Dirty Laundry
Entry 1. 9:05 a.m.
This is a metaphor for my life right now:
Leiney kindly folded all the laundry now resting under the dogs. The entire rest of the sectional--unoccupied.
Entry 2 10:12 a.m.
I am soaking,Willow laying adjacent to me on the cool tile floor. Keeping a journal. . . cathartic. Reading old entries, inflaming at times.
We went Christmas shopping today. We filled our time talking about planning for Jenny's death. People drop dead all the time with no plan. This-the way we are planning- I understand as someone who knows a bit about estate planning is the preferable way to go, but hell's bells it is hard. I can offer no consolation, no meagre words can salve this gaping wound.

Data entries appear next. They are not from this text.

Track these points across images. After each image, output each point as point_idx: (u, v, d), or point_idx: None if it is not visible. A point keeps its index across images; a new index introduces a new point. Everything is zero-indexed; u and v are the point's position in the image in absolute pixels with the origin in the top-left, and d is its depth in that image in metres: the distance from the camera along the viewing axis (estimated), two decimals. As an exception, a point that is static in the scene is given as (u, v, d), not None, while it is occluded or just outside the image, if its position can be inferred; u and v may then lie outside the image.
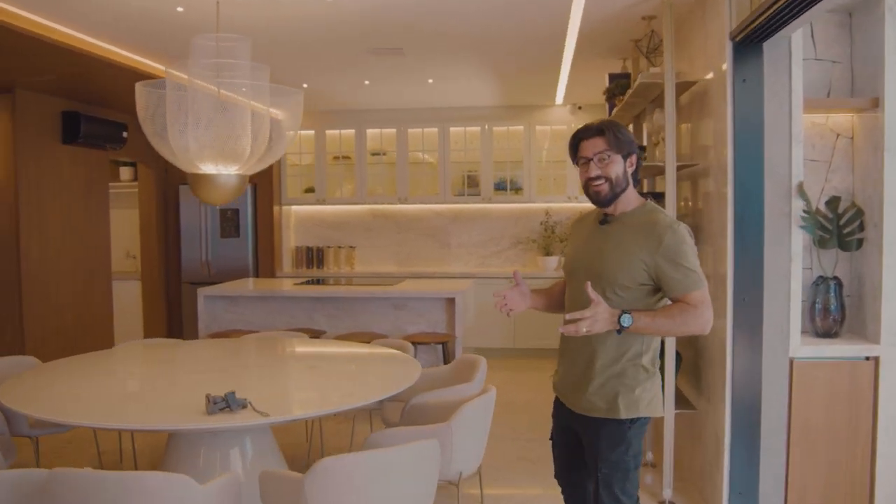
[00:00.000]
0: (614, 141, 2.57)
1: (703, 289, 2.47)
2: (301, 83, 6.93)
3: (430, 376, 4.43)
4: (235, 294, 6.64)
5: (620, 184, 2.58)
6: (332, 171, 8.84)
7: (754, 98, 3.53)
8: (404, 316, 6.51)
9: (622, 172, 2.57)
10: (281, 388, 3.67)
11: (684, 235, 2.49)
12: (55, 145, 6.68)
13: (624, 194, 2.61)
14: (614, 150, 2.56)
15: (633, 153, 2.61)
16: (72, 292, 6.98)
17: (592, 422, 2.65)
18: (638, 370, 2.59)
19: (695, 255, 2.49)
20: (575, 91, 7.52)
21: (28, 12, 4.58)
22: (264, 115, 3.92)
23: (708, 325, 2.47)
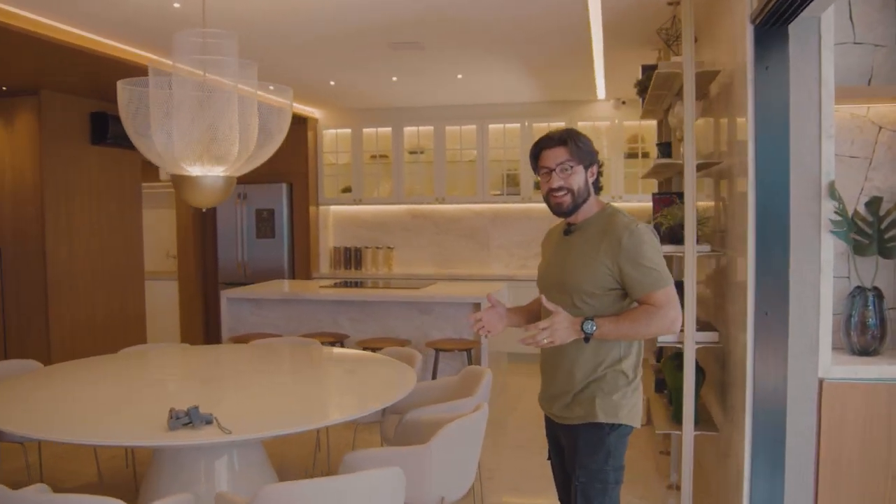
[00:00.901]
0: (576, 151, 2.55)
1: (666, 287, 2.43)
2: (327, 80, 6.77)
3: (434, 389, 4.18)
4: (259, 297, 6.51)
5: (582, 194, 2.57)
6: (369, 170, 8.66)
7: (778, 87, 3.15)
8: (430, 321, 6.27)
9: (584, 183, 2.56)
10: (260, 400, 3.46)
11: (642, 234, 2.46)
12: (84, 146, 6.67)
13: (586, 203, 2.60)
14: (576, 161, 2.54)
15: (595, 163, 2.61)
16: (102, 293, 6.97)
17: (572, 429, 2.60)
18: (617, 376, 2.54)
19: (657, 254, 2.46)
20: (616, 85, 7.14)
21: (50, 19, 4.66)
22: (252, 115, 3.72)
23: (675, 325, 2.43)
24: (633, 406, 2.56)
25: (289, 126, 3.90)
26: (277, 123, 3.84)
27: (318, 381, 3.88)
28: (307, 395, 3.59)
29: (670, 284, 2.44)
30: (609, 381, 2.53)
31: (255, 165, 3.85)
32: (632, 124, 7.89)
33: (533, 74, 6.69)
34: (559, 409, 2.63)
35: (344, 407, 3.34)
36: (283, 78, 6.59)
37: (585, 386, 2.55)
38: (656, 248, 2.48)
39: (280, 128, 3.85)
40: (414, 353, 4.46)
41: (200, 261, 8.73)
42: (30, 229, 6.33)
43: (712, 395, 4.18)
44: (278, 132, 3.85)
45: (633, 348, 2.57)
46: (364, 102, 8.22)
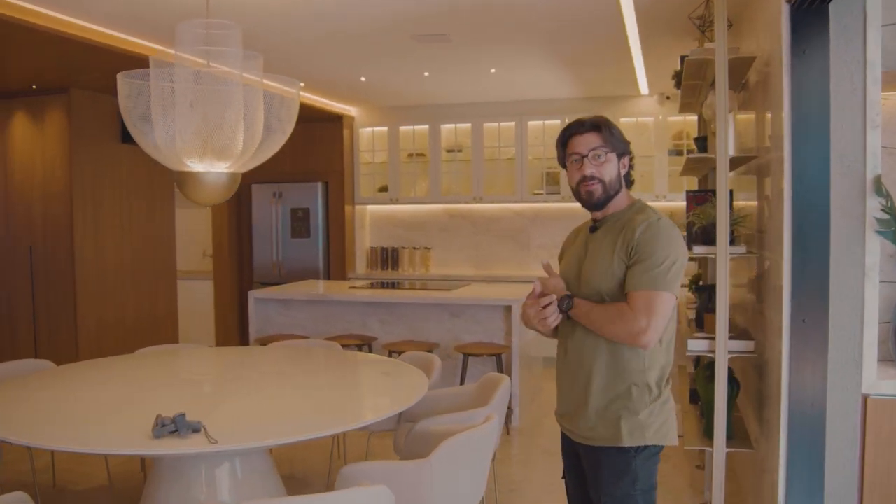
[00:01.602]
0: (610, 138, 2.37)
1: (651, 292, 2.20)
2: (357, 77, 6.62)
3: (450, 396, 3.98)
4: (287, 297, 6.39)
5: (614, 186, 2.39)
6: (406, 168, 8.49)
7: (818, 73, 2.86)
8: (461, 324, 6.06)
9: (616, 174, 2.39)
10: (260, 407, 3.31)
11: (661, 230, 2.27)
12: (114, 145, 6.65)
13: (616, 197, 2.42)
14: (609, 148, 2.37)
15: (627, 154, 2.43)
16: (132, 293, 6.95)
17: (594, 451, 2.39)
18: (643, 391, 2.31)
19: (670, 256, 2.24)
20: (659, 79, 6.82)
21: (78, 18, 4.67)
22: (258, 108, 3.57)
23: (640, 338, 2.19)
24: (662, 423, 2.33)
25: (295, 120, 3.73)
26: (284, 117, 3.68)
27: (325, 387, 3.71)
28: (309, 402, 3.42)
29: (661, 292, 2.21)
30: (634, 398, 2.31)
31: (260, 161, 3.70)
32: (676, 120, 7.56)
33: (570, 68, 6.43)
34: (580, 428, 2.42)
35: (343, 417, 3.16)
36: (313, 76, 6.49)
37: (608, 403, 2.34)
38: (673, 251, 2.25)
39: (287, 122, 3.70)
40: (433, 358, 4.26)
41: (236, 260, 8.68)
42: (59, 228, 6.33)
43: (750, 407, 3.89)
44: (285, 127, 3.69)
45: (657, 359, 2.32)
46: (400, 100, 8.06)
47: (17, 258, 6.51)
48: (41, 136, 6.39)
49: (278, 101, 3.68)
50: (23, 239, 6.49)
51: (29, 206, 6.48)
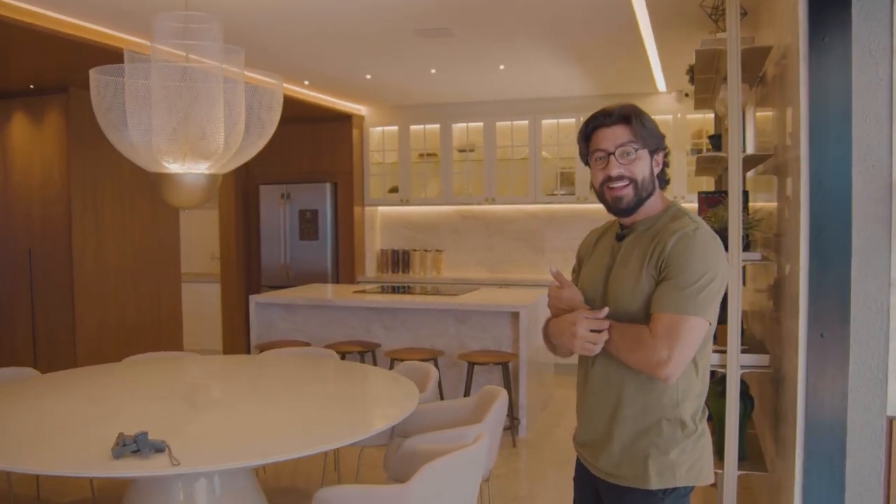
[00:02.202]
0: (641, 131, 2.04)
1: (680, 315, 1.87)
2: (362, 74, 6.42)
3: (446, 411, 3.76)
4: (289, 302, 6.20)
5: (646, 187, 2.05)
6: (417, 169, 8.28)
7: (838, 62, 2.60)
8: (467, 331, 5.84)
9: (649, 173, 2.05)
10: (235, 423, 3.10)
11: (697, 241, 1.92)
12: (114, 145, 6.49)
13: (649, 199, 2.07)
14: (641, 143, 2.04)
15: (661, 149, 2.09)
16: (133, 296, 6.80)
17: (616, 490, 2.09)
18: (675, 426, 2.00)
19: (706, 274, 1.89)
20: (677, 76, 6.54)
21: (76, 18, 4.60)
22: (239, 105, 3.37)
23: (662, 370, 1.88)
24: (695, 462, 2.03)
25: (279, 117, 3.53)
26: (267, 114, 3.48)
27: (310, 402, 3.50)
28: (290, 418, 3.21)
29: (689, 316, 1.88)
30: (665, 434, 2.00)
31: (241, 161, 3.51)
32: (696, 118, 7.27)
33: (582, 64, 6.18)
34: (601, 463, 2.12)
35: (321, 436, 2.94)
36: (316, 73, 6.32)
37: (635, 439, 2.04)
38: (711, 267, 1.92)
39: (271, 119, 3.49)
40: (430, 370, 4.04)
41: (243, 263, 8.52)
42: (58, 230, 6.19)
43: (766, 424, 3.62)
44: (268, 124, 3.48)
45: (691, 389, 2.01)
46: (410, 98, 7.85)
47: (16, 261, 6.39)
48: (40, 136, 6.26)
49: (261, 97, 3.47)
50: (21, 241, 6.37)
51: (28, 208, 6.35)
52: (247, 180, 8.51)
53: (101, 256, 6.49)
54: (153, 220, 7.03)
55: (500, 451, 5.23)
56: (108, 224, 6.57)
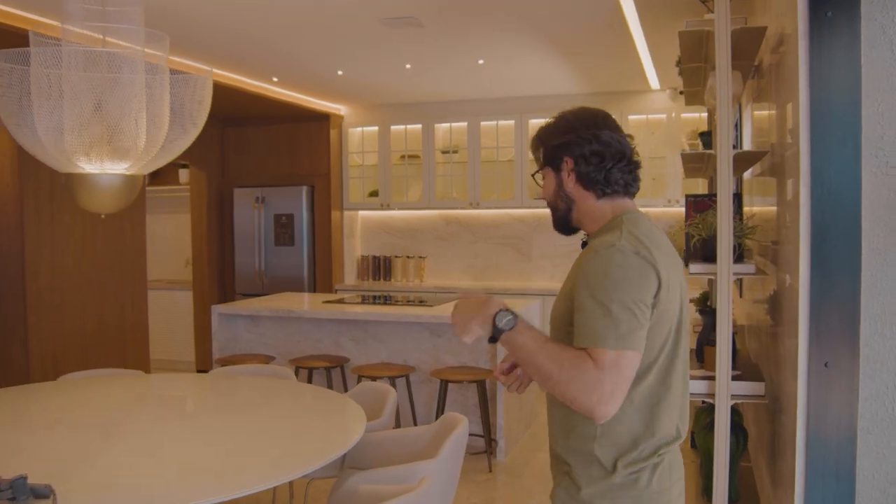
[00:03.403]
0: (538, 152, 1.91)
1: (612, 350, 1.57)
2: (334, 69, 6.01)
3: (401, 441, 3.35)
4: (253, 313, 5.79)
5: (558, 205, 1.89)
6: (398, 171, 7.87)
7: (845, 41, 2.19)
8: (443, 345, 5.42)
9: (555, 188, 1.87)
10: (150, 458, 2.68)
11: (611, 260, 1.64)
12: (71, 145, 6.09)
13: (579, 213, 1.86)
14: (542, 163, 1.90)
15: (566, 156, 1.82)
16: (94, 306, 6.38)
17: None
18: (589, 462, 1.73)
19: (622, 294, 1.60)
20: (671, 72, 6.14)
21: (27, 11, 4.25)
22: (163, 99, 2.97)
23: (599, 408, 1.55)
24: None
25: (207, 114, 3.12)
26: (197, 109, 3.07)
27: (240, 432, 3.08)
28: (216, 452, 2.80)
29: (613, 349, 1.57)
30: (578, 467, 1.75)
31: (166, 161, 3.12)
32: (691, 117, 6.86)
33: (568, 59, 5.77)
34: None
35: (245, 476, 2.53)
36: (284, 69, 5.92)
37: (559, 461, 1.83)
38: (627, 287, 1.62)
39: (199, 113, 3.08)
40: (388, 392, 3.63)
41: (216, 269, 8.10)
42: (8, 236, 5.77)
43: (762, 456, 3.21)
44: (196, 119, 3.08)
45: (617, 427, 1.70)
46: (389, 97, 7.44)
47: (-36, 269, 5.98)
48: (-13, 134, 5.85)
49: (189, 88, 3.07)
50: (-31, 248, 5.96)
51: (-25, 213, 5.94)
52: (220, 183, 8.11)
53: (58, 264, 6.07)
54: (117, 225, 6.61)
55: (474, 477, 4.84)
56: (66, 229, 6.15)
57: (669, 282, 1.67)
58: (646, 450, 1.71)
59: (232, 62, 5.77)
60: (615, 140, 1.81)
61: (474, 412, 5.32)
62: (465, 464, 3.98)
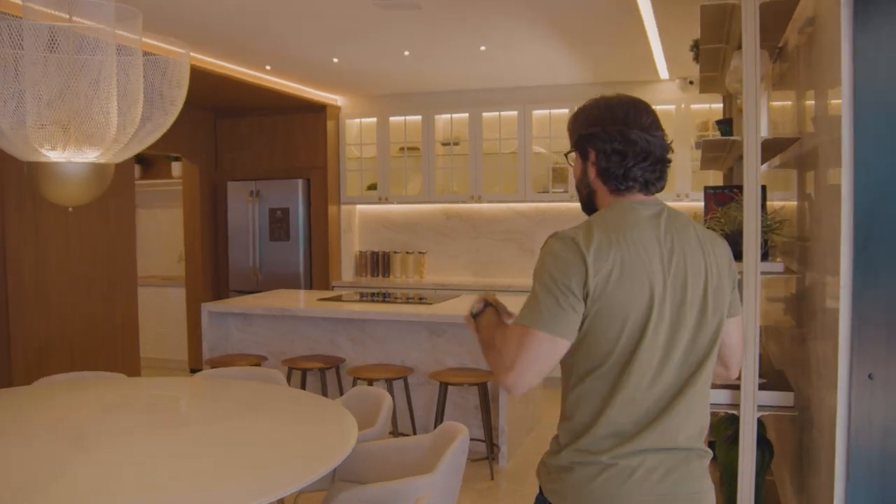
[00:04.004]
0: (571, 137, 1.91)
1: (521, 325, 1.68)
2: (329, 57, 5.76)
3: (395, 452, 3.11)
4: (245, 311, 5.55)
5: (581, 189, 1.91)
6: (397, 164, 7.61)
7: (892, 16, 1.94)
8: (442, 345, 5.18)
9: (581, 174, 1.89)
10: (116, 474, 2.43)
11: (546, 249, 1.73)
12: (55, 136, 5.84)
13: (595, 203, 1.88)
14: (573, 148, 1.90)
15: (591, 148, 1.82)
16: (81, 304, 6.13)
17: None
18: (555, 437, 1.84)
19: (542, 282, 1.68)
20: (681, 61, 5.89)
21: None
22: (137, 81, 2.72)
23: (504, 378, 1.67)
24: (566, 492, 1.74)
25: (185, 94, 2.87)
26: (174, 93, 2.82)
27: (223, 443, 2.83)
28: (190, 467, 2.55)
29: (524, 325, 1.66)
30: (552, 441, 1.86)
31: (140, 148, 2.86)
32: (701, 108, 6.61)
33: (574, 47, 5.52)
34: None
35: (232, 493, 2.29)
36: (278, 57, 5.67)
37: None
38: (550, 271, 1.67)
39: (176, 97, 2.83)
40: (382, 397, 3.39)
41: (210, 265, 7.86)
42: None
43: (785, 467, 2.97)
44: (172, 103, 2.83)
45: (577, 410, 1.74)
46: (388, 87, 7.19)
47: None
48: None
49: (165, 71, 2.82)
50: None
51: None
52: (214, 176, 7.86)
53: (42, 263, 5.83)
54: (104, 220, 6.37)
55: (475, 484, 4.59)
56: (50, 226, 5.90)
57: (616, 275, 1.65)
58: (594, 443, 1.70)
59: (222, 49, 5.52)
60: (643, 139, 1.79)
61: (475, 415, 5.08)
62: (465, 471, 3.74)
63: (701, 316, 1.72)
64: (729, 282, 1.82)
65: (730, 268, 1.84)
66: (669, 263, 1.70)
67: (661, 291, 1.68)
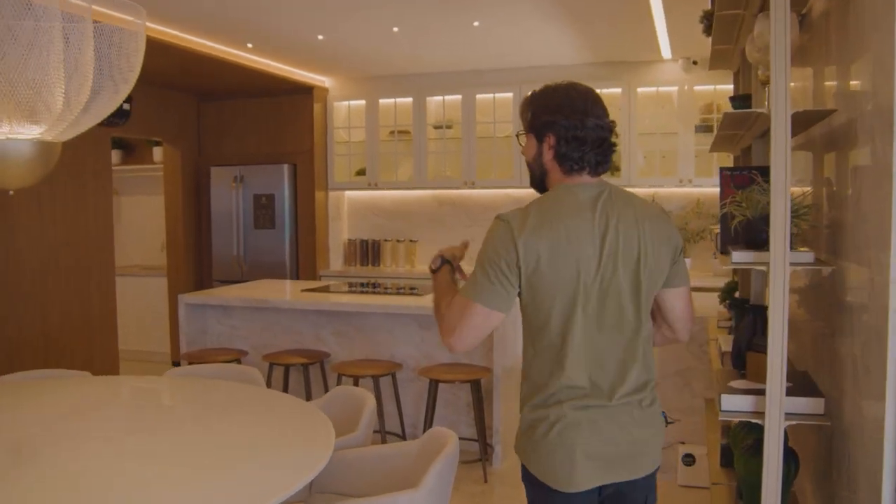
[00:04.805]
0: (525, 118, 2.14)
1: (463, 298, 1.97)
2: (313, 34, 5.45)
3: (378, 461, 2.83)
4: (224, 303, 5.25)
5: (534, 169, 2.13)
6: (387, 148, 7.30)
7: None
8: (432, 338, 4.89)
9: (533, 156, 2.11)
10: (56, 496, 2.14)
11: (488, 231, 2.00)
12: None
13: (546, 183, 2.11)
14: (526, 129, 2.14)
15: (551, 132, 2.03)
16: (57, 298, 5.84)
17: None
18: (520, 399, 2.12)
19: (480, 260, 1.97)
20: (685, 39, 5.60)
21: None
22: (86, 51, 2.41)
23: (445, 338, 2.00)
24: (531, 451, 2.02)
25: (139, 71, 2.56)
26: (126, 65, 2.51)
27: (187, 454, 2.54)
28: (151, 482, 2.26)
29: (465, 297, 1.97)
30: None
31: (90, 125, 2.55)
32: (705, 90, 6.31)
33: (572, 23, 5.21)
34: None
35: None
36: (257, 33, 5.35)
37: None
38: (489, 251, 1.96)
39: (129, 70, 2.52)
40: (365, 398, 3.11)
41: (193, 254, 7.55)
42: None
43: (806, 481, 2.69)
44: (127, 76, 2.52)
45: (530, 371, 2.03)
46: (377, 67, 6.87)
47: None
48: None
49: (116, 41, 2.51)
50: None
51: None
52: (197, 161, 7.54)
53: (13, 254, 5.52)
54: (80, 208, 6.07)
55: (467, 488, 4.32)
56: (21, 215, 5.60)
57: (546, 253, 1.89)
58: (550, 396, 1.96)
59: (200, 26, 5.21)
60: (598, 127, 2.00)
61: (468, 413, 4.80)
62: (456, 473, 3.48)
63: (634, 289, 1.96)
64: (669, 256, 2.03)
65: (670, 242, 2.03)
66: (602, 243, 1.92)
67: (591, 270, 1.92)
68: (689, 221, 6.49)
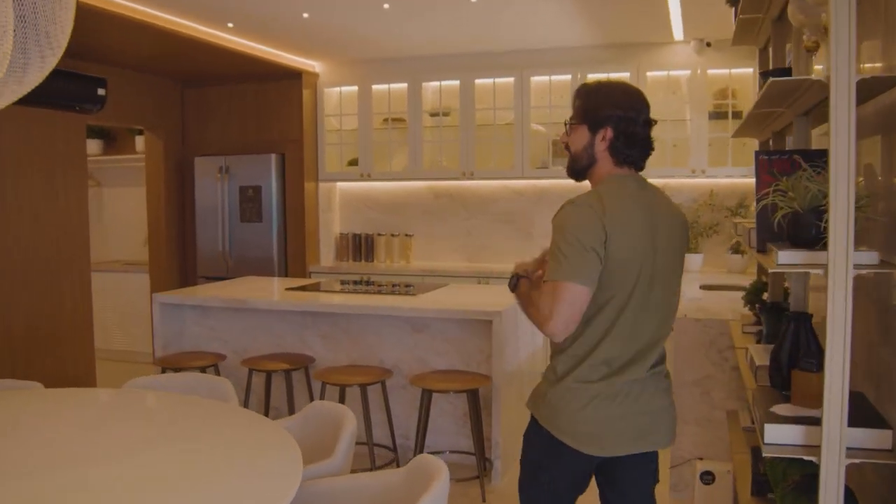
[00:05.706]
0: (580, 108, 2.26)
1: (553, 282, 2.09)
2: (298, 11, 5.03)
3: (357, 493, 2.43)
4: (201, 303, 4.86)
5: (582, 159, 2.26)
6: (381, 137, 6.89)
7: None
8: (426, 342, 4.50)
9: (583, 146, 2.24)
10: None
11: (564, 214, 2.14)
12: None
13: (590, 172, 2.27)
14: (579, 120, 2.25)
15: (606, 126, 2.20)
16: (24, 296, 5.44)
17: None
18: (550, 370, 2.29)
19: (567, 241, 2.08)
20: (699, 18, 5.19)
21: None
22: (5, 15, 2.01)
23: (545, 327, 2.10)
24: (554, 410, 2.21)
25: (69, 34, 2.15)
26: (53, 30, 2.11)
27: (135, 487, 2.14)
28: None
29: (562, 282, 2.05)
30: (547, 372, 2.30)
31: (12, 99, 2.14)
32: (720, 74, 5.90)
33: (579, 2, 4.80)
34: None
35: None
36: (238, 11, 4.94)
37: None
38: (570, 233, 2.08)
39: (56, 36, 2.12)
40: (344, 416, 2.71)
41: (176, 249, 7.16)
42: None
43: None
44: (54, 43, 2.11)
45: (572, 343, 2.18)
46: (369, 50, 6.46)
47: None
48: None
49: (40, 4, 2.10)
50: None
51: None
52: (180, 151, 7.14)
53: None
54: (52, 200, 5.67)
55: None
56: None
57: (620, 237, 2.08)
58: (591, 368, 2.16)
59: (174, 2, 4.79)
60: (647, 124, 2.21)
61: (465, 423, 4.42)
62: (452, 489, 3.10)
63: (675, 274, 2.23)
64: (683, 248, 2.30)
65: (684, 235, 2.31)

We had lunch at a small Burien establishment. Jenny actually ate half a sandwich and a few fries. This picture of Jenny wearing the rings I bought her with the names of our girls engraved on them says more than I can about the difficult place we find ourselves. I can't believe this light is about to flicker out.We went to Hans' Deli to get stuff for advent and Christmas. All around us were things that reminded us of Omi. Jenny, buying candy and treats like her world is coming to an end, made the trip more sweet than bitter as she found joy in the candy of her youth--even if she can't eat it. She was a kid in a candy store with her own debit card and no mother keep her lust for chocolate and marzipan in check.